Palin fincou os pés na lama o melhor que podia e fazendo apelo a toda a sua força, investiu para trás. Sentiu que tombava na escuridão, sem que nenhum corpo sólido lhe amortecesse a queda. Aterrou pesadamente no chão, e sentiu que o alento que lhe restava se consumia todo. Mas, as mãos afrouxaram o abraço em volta da garganta do mago.
Ficou ali, arquejando para recuperar a respiração e ciente de que tinha que se mexer, embora se sentisse muito abalado para tentar. Levantando a cabeça, julgou ter visto uma estrela brilhar entre as trevas e assombrou-se com o prodígio. Só depois percebeu que se tratava da luz da jóia que cintilava no pescoço de Steel.
— Apresse-se, Majere! — ordenou Steel, estendendo a mão para ajudar Palin a se levantar. — Foram embora... mas por pouco tempo.
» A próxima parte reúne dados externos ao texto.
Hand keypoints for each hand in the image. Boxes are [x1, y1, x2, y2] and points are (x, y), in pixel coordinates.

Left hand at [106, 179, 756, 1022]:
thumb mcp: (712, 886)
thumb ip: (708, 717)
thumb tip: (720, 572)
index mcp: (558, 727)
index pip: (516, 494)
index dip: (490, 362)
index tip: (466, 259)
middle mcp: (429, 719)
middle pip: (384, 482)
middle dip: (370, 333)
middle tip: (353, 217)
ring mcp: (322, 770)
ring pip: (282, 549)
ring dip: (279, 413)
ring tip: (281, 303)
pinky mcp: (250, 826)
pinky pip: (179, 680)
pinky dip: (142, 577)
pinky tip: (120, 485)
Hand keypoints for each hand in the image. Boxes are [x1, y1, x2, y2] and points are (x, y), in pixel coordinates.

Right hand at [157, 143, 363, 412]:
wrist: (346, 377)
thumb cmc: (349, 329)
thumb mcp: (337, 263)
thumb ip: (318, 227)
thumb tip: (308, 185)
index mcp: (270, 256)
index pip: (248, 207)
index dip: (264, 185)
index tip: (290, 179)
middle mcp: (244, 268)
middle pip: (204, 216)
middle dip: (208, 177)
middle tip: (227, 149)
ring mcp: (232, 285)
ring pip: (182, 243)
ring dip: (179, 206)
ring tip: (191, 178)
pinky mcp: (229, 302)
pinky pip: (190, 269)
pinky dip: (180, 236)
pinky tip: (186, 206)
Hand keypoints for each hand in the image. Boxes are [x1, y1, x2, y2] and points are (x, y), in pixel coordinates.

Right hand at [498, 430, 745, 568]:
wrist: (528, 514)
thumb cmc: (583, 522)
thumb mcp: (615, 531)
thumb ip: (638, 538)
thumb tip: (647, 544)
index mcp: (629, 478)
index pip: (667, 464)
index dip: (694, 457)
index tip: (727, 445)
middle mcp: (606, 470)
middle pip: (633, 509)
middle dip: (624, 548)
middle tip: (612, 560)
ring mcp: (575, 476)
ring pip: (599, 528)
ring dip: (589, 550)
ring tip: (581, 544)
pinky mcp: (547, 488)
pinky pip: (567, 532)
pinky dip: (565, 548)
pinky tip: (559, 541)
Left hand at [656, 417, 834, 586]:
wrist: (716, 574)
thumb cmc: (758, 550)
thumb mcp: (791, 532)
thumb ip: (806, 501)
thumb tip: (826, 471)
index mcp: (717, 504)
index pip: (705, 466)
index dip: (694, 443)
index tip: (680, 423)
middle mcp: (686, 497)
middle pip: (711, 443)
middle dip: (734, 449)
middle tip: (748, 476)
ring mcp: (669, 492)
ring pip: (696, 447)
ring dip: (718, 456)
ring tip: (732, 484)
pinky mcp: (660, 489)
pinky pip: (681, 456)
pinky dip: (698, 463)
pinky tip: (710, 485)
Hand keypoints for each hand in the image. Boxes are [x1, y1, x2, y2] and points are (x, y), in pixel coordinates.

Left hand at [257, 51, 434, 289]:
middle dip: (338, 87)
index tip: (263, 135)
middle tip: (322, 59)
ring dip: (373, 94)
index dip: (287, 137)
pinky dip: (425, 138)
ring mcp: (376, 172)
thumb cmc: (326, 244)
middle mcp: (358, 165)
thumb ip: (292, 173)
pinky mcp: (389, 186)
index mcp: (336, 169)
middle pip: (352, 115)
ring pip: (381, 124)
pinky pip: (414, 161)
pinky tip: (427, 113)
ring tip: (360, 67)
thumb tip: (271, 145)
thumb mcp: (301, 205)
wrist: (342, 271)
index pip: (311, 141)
Palin ignorou a mão que o outro lhe estendia. Ajoelhou-se e começou a esquadrinhar as folhas apodrecidas. Ouviu em seu redor, o sussurro das trevas.
— Que aconteceu? Se feriu? — perguntou Steel.
— O meu bastão! Onde está ele? Não o encontro! Não consigo ver! — respondeu Palin, remexendo nas folhas úmidas.
— Apresse-se, mago! — insistiu Steel.
O cavaleiro postou-se junto a Palin, protegendo-o com o corpo e de espada em riste.
— Achei-o! — exclamou Palin, com um arquejo de alívio. A sua mão fechou-se sobre a madeira macia e, de imediato, o bastão começou a irradiar luz. Transbordando de gratidão, apoiou-se no bastão e levantou-se.
E, diante deles, lá estava a Torre da Feitiçaria Suprema.
Perfilando-se contra o céu e toldando-o de escuridão, via-se um edifício alto, constando com magia e mármore negro. Nem sequer as estrelas se aproximavam da Torre de Palanthas. Sobre a mesma brilhavam três luas. As paredes de mármore cintilavam ao clarão de Solinari, pois embora fosse uma divindade adorada pelos Vestes Brancas, à semelhança dos irmãos ela também adorava toda a magia. Os raios avermelhados de Lunitari refletiam-se nas espiras cor de sangue que sobrepujavam a torre. Além das espiras e do balcão conhecido por “Passeio da Morte”, pairava Nuitari, a Lua Negra, a guardiã especial desta torre, apenas visível aos olhos dos Vestes Negras.
— Conseguimos — disse Palin, sentindo a garganta embargada. Chegara o momento há tanto tempo ansiado. Reprimiu o ímpeto de correr, pois os acontecimentos haviam-no ensinado a ser circunspecto. Aguardou que o cavaleiro o precedesse.
Apesar da fadiga, Steel avançou dando passadas rápidas. Ele também se sentia aliviado por ver a viagem chegar ao fim. Juntos, iluminados agora pelo clarão de duas luas, encaminharam-se para os portões de ferro.